The rules on evidence taken abroad through Letters of Request mark a key update in Philippine remedial law for transnational civil and commercial litigation. For the 2026 Bar, Section 18 of A.M. No. 25-02-17-SC is high-yield because essay questions frequently test the precise conditions for substituting foreign-taken evidence for live testimony while safeguarding the adverse party’s right to notice and cross-examination.
Core Legal Basis and Definition
Core Legal Basis: A.M. No. 25-02-17-SC (promulgated March 4, 2025), “Rules on the Transmission and Execution of Letters of Request for Taking of Evidence in Civil or Commercial Matters under the 1970 Hague Evidence Convention,” Section 18.

———

§ TO-DO ITEM:
Set down the passage on Letters of Request word for word, from "The rules on" up to and including "notice and cross-examination.".

§ COLLECTED DATA:
———

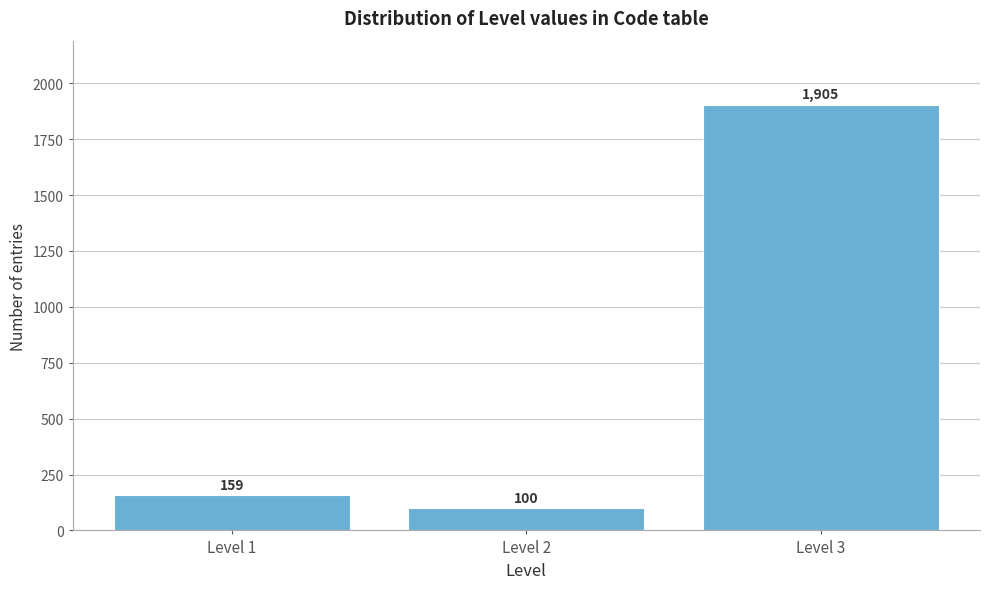

Reading left to right, list all the values displayed in this chart.

Level 1=159	Level 2=100	Level 3=1905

———

§ FINISHED EXERCISE:
The rules on evidence taken abroad through Letters of Request mark a key update in Philippine remedial law for transnational civil and commercial litigation. For the 2026 Bar, Section 18 of A.M. No. 25-02-17-SC is high-yield because essay questions frequently test the precise conditions for substituting foreign-taken evidence for live testimony while safeguarding the adverse party’s right to notice and cross-examination.